At the start, my father was not unlike so many of my generation who have volunteered to fight this new war in Muslim lands. They mostly believe in what America is doing over there, and believe what our leaders tell them. But very few of these leaders ever saw war themselves. When my parents go to protests to stop this war, he wears his military decorations with both sadness and pride.

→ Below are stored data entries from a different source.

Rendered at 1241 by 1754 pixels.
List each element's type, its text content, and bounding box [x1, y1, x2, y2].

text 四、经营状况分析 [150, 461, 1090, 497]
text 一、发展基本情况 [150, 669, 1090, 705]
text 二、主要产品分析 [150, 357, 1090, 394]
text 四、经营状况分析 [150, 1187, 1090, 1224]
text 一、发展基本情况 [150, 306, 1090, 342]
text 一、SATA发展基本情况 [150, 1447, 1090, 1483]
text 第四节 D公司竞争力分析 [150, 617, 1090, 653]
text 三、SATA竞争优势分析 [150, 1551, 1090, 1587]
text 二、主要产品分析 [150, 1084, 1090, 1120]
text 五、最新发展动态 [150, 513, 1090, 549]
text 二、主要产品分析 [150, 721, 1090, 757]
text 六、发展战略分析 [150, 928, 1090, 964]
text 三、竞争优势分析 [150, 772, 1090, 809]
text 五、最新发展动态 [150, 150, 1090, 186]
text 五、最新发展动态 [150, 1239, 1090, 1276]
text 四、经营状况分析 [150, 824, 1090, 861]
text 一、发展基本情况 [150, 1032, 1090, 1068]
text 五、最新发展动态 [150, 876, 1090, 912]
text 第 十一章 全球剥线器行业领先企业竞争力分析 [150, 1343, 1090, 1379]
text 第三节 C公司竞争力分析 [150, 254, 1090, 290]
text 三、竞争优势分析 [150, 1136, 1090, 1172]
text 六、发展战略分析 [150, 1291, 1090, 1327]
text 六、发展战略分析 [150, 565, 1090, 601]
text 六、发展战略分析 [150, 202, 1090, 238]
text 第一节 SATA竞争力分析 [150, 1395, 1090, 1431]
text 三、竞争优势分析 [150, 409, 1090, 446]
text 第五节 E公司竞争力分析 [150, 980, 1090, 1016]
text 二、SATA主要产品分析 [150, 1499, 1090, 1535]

Together with Mr. Khanh, we visited the war museum in Saigon. Its walls are covered now with a photographic dedication to the many journalists who died during the conflict. The pictures tell tragic stories; their truths are impervious to the propaganda that at times composed their captions. They showed boys from both sides blown to pieces. They showed the mud and blood and terror that is war. War reveals humanity’s fundamental bipolarity-in the face of such unspeakable carnage and barbarism our greatest qualities surface: a picture of a blown out crater and two men down in the mud, one with most of his torso gone and dying, and the other holding his hand in comforting love. At some point on the tour, somewhere between these pictures and the display case of Soviet-made 82mm mortar tubes, my father disappeared. I found him later, sitting in the shade outside, his head down in one hand and his other holding his straw hat. All around him, tourists from a dozen countries swarmed about the tanks and artillery pieces, chattering and snapping photos, as the Vietnamese peddled over-priced bottles of water, postcards and chewing gum.

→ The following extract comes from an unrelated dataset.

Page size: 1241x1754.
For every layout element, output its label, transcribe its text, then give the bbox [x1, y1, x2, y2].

I’ve heard many people speak of a veteran’s return leading to something called ‘closure’. If there even is such a thing, I doubt that my father will ever find it. He will never forget the faces of the men around him who died, or that he killed other men. But that day in Saigon, he brought the identity papers with him. They were of a young man he always told us was a hero, though an enemy. He was an NVA officer, perhaps twenty-five like me. His unit was overrun and my dad and several other Americans pinned him down on a day in March of ’68. They shouted at him in pidgin Vietnamese to give himself up. Instead he stood and fired and killed and then died himself. He was buried along with the rest of the enemy in an unmarked grave.
At first, I think my father carried his things like trophies; I know that over time they came to hang from his neck like a karmic weight. So we sat in an air-conditioned room with the director of the museum, who works with a Vietnamese project that identifies missing soldiers. My father spoke to him gravely, through our friend Khanh, and told him his story. He spoke of the man’s courage under fire and the feeling of respect that fighting men develop for their enemies. He gave him the identity papers, including a picture of a dark strong face with a military haircut. This director said that, by the insignia on his uniform, he could tell what NVA unit he’d fought in, and thus where he came from in Vietnam. Perhaps an anonymous family in the far north will finally learn of their fallen son’s resting place, and perform the rites and rituals he was denied. We all shook hands.
We walked out again, slowly, into the Saigon inferno. My folks held each other, and I walked just behind. There was no profound change in the world, or in his face: only that he now has fresh, warmer memories of this place so long synonymous with hell to seed atop the scars in his mind. I walked feeling blessed to be a part of this journey of return, and with the sense that I’ve never been closer to understanding my father.